As shown in Fig. 2, for each ROI, the time course originally extracted from different participants were first concatenated head-to-tail. Thus, based on Equation 3, the ith row of X presents the concatenated time courses of all participants for the ith ROI (Fig. 2b left column). Next, the temporal ICA was performed on these 10 concatenated time courses using Fast ICA algorithm42. Then we obtained theoretically 10 independent components, each of which had a concatenated temporal dynamics. Thus the ith row of S indicated temporal dynamics of the ith independent component (Fig. 2b right column), whereas the ith column of the W−1 reflected the spatial distribution of the ith independent component that indicated which facial ROIs this independent component was represented on (Fig. 2b middle column). It should be noted that the temporal dynamics of the ith IC was also a concatenated pattern of all participants. This concatenated temporal dynamics had the same spatial distribution and therefore was thought to be driven by the same source.
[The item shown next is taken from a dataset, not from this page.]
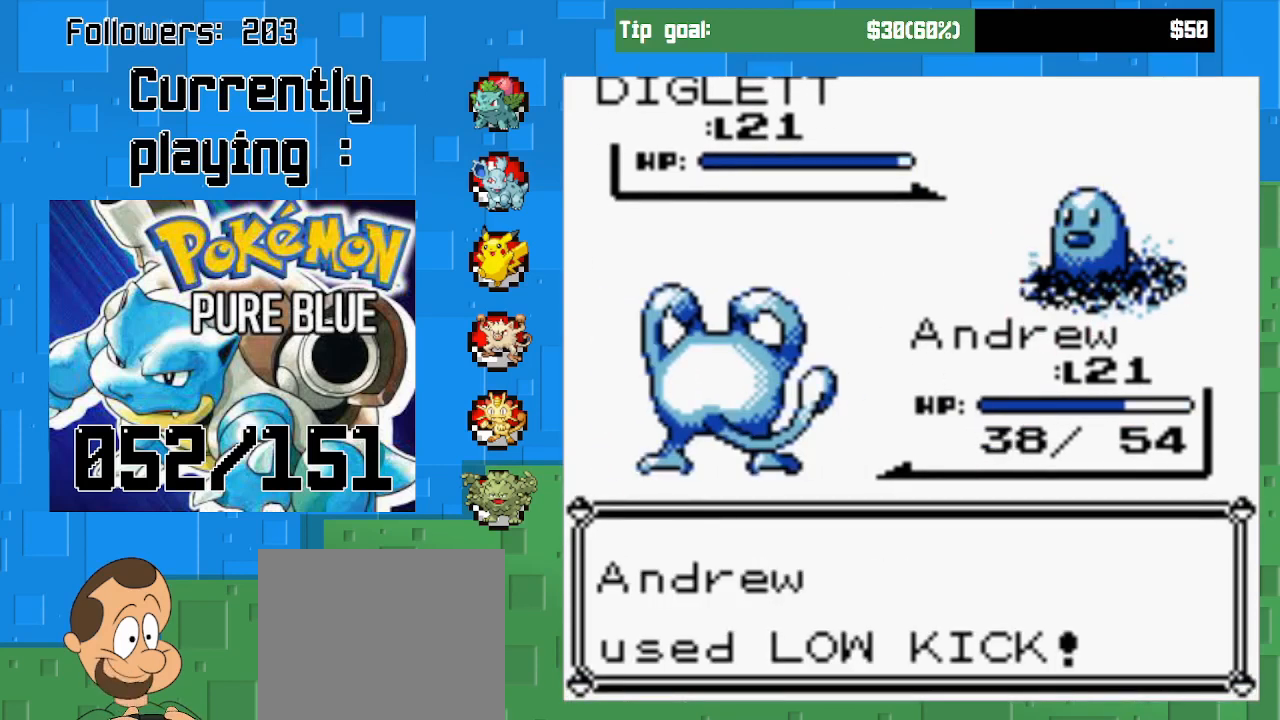
{"buttons": ["CIRCLE"], "left_stick": "center", "right_stick": "center", "events": []}
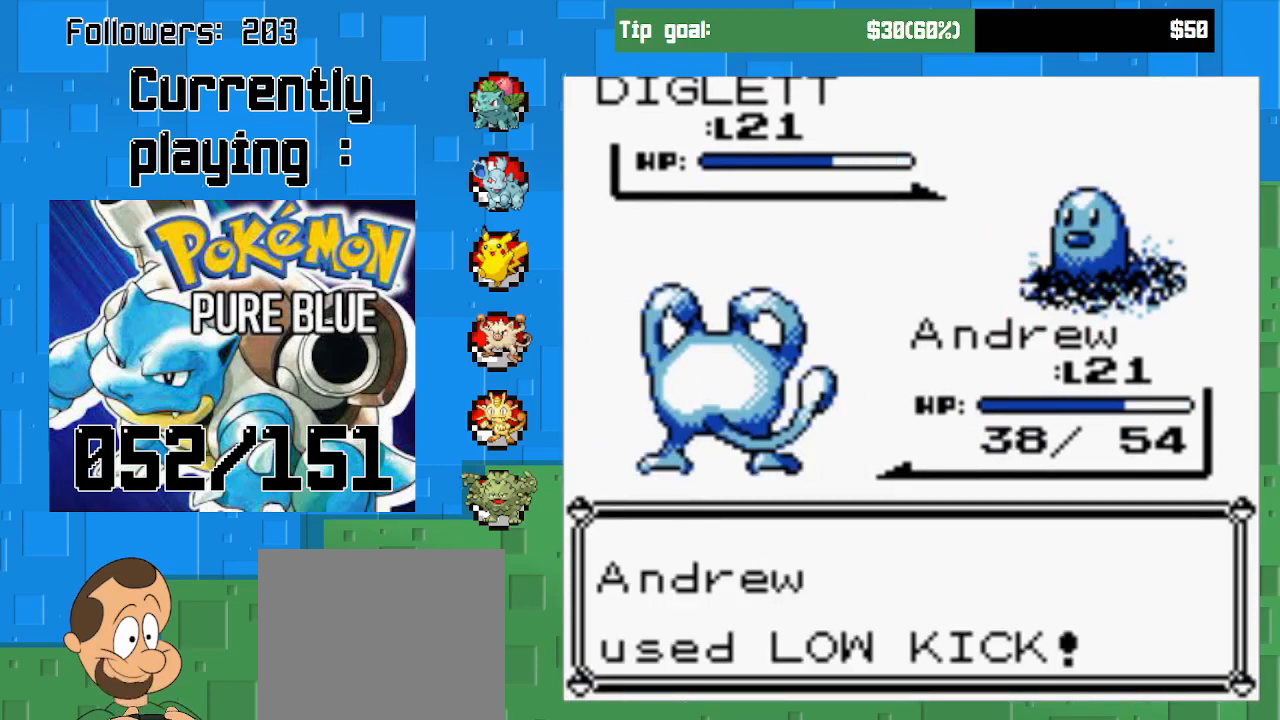
{"buttons": ["CIRCLE"], "left_stick": "center", "right_stick": "center", "events": []}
For the concatenated temporal dynamics of each independent component (e.g., the ith independent component), it can be segmented into individual temporal dynamics for respective participants. As a result, for the ith independent component, different participants had their respective different segmented temporal dynamics but the same spatial distribution. If the temporal dynamics of one independent component contains cardiovascular activity information, then we can reveal where this cardiovascular activity was best represented in a face based on the spatial distribution of this independent component. Thus, using this group temporal ICA method, the time courses originally extracted from ROIs of each participant were decomposed into independent components with fixed orders for all participants.

Correlation analysis

After independent components were obtained, to examine which one contained the information of the cardiovascular activity, for each participant, we calculated the Pearson correlation coefficients between the transdermal optical imaging and ECG data in the frequency domain. To do so, first, we transformed both the temporal dynamics of each independent component and the sub-sampled ECG signal (20 Hz) into frequency domain using the Fast Fourier Transformation (FFT). Second, for each magnitude spectrum of each participant, we preserved the frequency components from 0.7 to 2.5 Hz. It is generally accepted that this frequency band contains the cardiac pulse of the majority of the population. Thus, this frequency band selection allows us not only to focus on the main cardiac activity but also to avoid disturbance from other physiological signals such as respiration. Third, for each participant, we calculated the Pearson correlation coefficients between the magnitude spectrum (banded from 0.7 to 2.5 Hz) of temporal dynamics of each independent component and that of sub-sampled ECG signal. Then, we transformed each correlation coefficient to Z-scores using Fisher’s Z-transformation. Finally, for each independent component, one-sample t-tests were performed on the Z scores across the 11 participants to test whether these Z-scores were significantly different from zero at the group level.

Using the same approach as above, we performed the correlation analysis between the phase spectrum of the temporal dynamics of the ICA components and that of the ECG data.

Data availability

The dataset analyzed during the present study is available from the corresponding author on reasonable request.